Last month the Lancet Medical Journal published a study that said that approximately 655,000 Iraqi civilians have died as a result of the war. This figure exceeds all published estimates. US President George W. Bush and some of the senior officials in his administration have dismissed the findings of the aforesaid study and declared that it lacked credibility upon the consideration that it relied on models rather than a physical body count of actual corpses.

Previously, it was widely believed that approximately 50,000 Iraqi civilians were killed in the war. However, the head of the al Tib al Adli morgue in Baghdad told the BBC that his ‘area’ alone receives 60 bodies daily who are victims of acts of violence.

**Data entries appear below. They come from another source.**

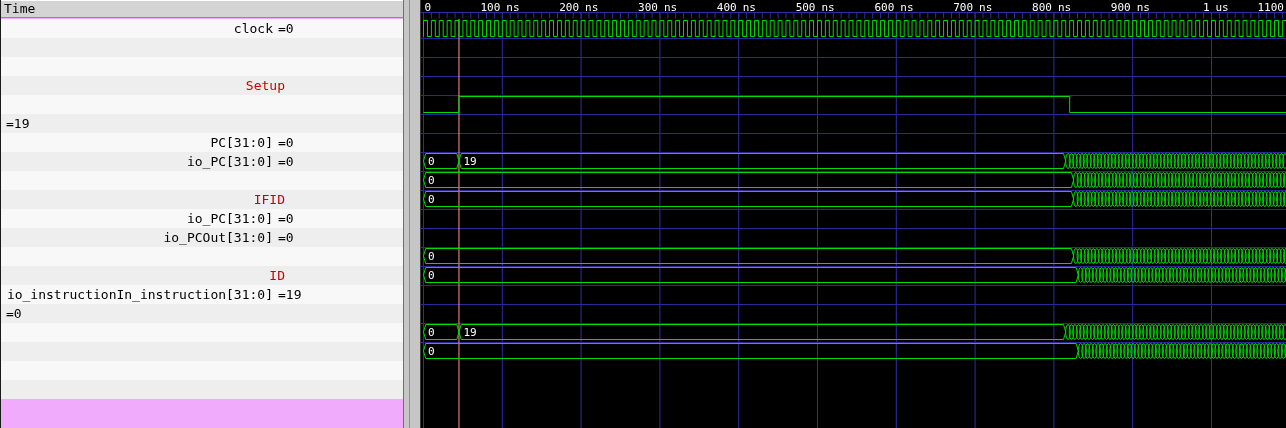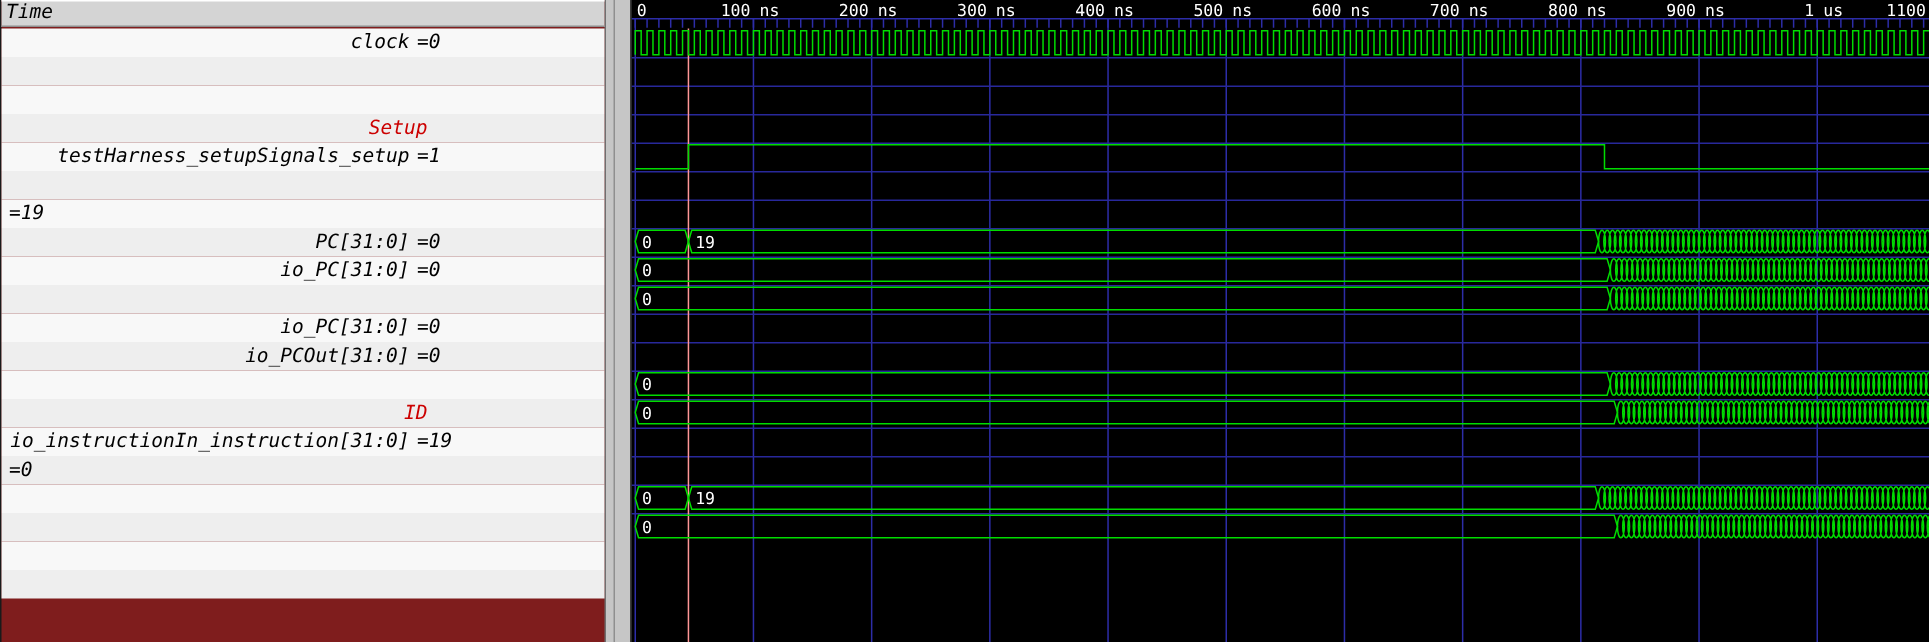--- a/index.html
+++ b/index.html
@@ -1,22 +1,22 @@
 <!DOCTYPE html>
 <html><head>
 <meta charset="utf-8">
 <style>
   html,body{margin:0;padding:0;background:#000;}
   #app{position:relative;width:1286px;height:428px;overflow:hidden;
        font-family:"DejaVu Sans Mono","Liberation Mono",monospace;}
 
   
   #names-panel{position:absolute;left:0;top:0;width:404px;height:428px;
-sizing:border-box;background:#7f1d1d;
-               border-left:1px solid #1a1a1a;border-right:1px solid #6f6f6f;box-sizing:border-box;font-style:italic;}
+sizing:border-box;background:#f0abfc;
+               border-left:1px solid #1a1a1a;border-right:1px solid #6f6f6f;box-sizing:border-box;}
   #names-header{height:18px;background:#d4d4d4;border-top:1px solid #ffffff;
                 border-bottom:1px solid #8e8e8e;font-size:13px;line-height:16px;
                 color:#000;padding-left:3px;box-sizing:border-box;}
   #rows{position:absolute;top:19px;left:0;right:0;}
   .row{height:19px;display:flex;align-items:center;font-size:13px;white-space:pre;color:#000;}
   .row:nth-child(odd){background:#f8f8f8;}
   .row:nth-child(even){background:#eeeeee;}
   .sig-name{flex:0 0 272px;text-align:right;overflow:visible;}
   .sig-val{margin-left:5px;}
   .grp-label{flex:0 0 272px;text-align:right;color:#cc0000;margin-left:12px;}
@@ -37,26 +37,26 @@
 
   <div id="names-panel">
     <div id="names-header">
       <span>Time</span>
     </div>
     <div id="rows">
         <div class="row"><span class="sig-name">clock</span><span class="sig-val">=0</span></div>
         <div class="row"></div>
         <div class="row"></div>
         <div class="row"><span class="grp-label">Setup</span></div>
-        <div class="row"><span class="sig-name">testHarness_setupSignals_setup</span><span class="sig-val">=1</span></div>
         <div class="row"></div>
         <div class="row"><span class="sig-val">=19</span></div>
         <div class="row"><span class="sig-name">PC[31:0]</span><span class="sig-val">=0</span></div>
         <div class="row"><span class="sig-name">io_PC[31:0]</span><span class="sig-val">=0</span></div>
         <div class="row"></div>
+        <div class="row"><span class="grp-label">IFID</span></div>
         <div class="row"><span class="sig-name">io_PC[31:0]</span><span class="sig-val">=0</span></div>
         <div class="row"><span class="sig-name">io_PCOut[31:0]</span><span class="sig-val">=0</span></div>
         <div class="row"></div>
         <div class="row"><span class="grp-label">ID</span></div>
         <div class="row"><span class="sig-name">io_instructionIn_instruction[31:0]</span><span class="sig-val">=19</span></div>
         <div class="row"><span class="sig-val">=0</span></div>
         <div class="row"></div>
         <div class="row"></div>
         <div class="row"></div>
         <div class="row"></div>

The Iraqi government has said that the number of civilian deaths had decreased last June since last February’s implementation of the Baghdad security plan. It has announced that last month the number of victims had decreased by 36 percent making June’s death toll 1,227, compared to May in which there were 1949 civilian fatalities.

There has also been a decrease in the number of casualties last month, the bodies of whom are found on a daily basis in the capital and on the outskirts ranging from 40-50 corpses to 20-30. The government has stated that 222 policeman were killed last month, which is a figure that far surpasses any other previous census. However, it is not possible for independent entities to verify the new figures and statistics announced by the new government since it is believed that a considerable amount of the killings in the country are not reported.

Still the more critical question remains: if the Iraqi government does not have the figures for the civilian casualties, does it know what becomes of the bodies?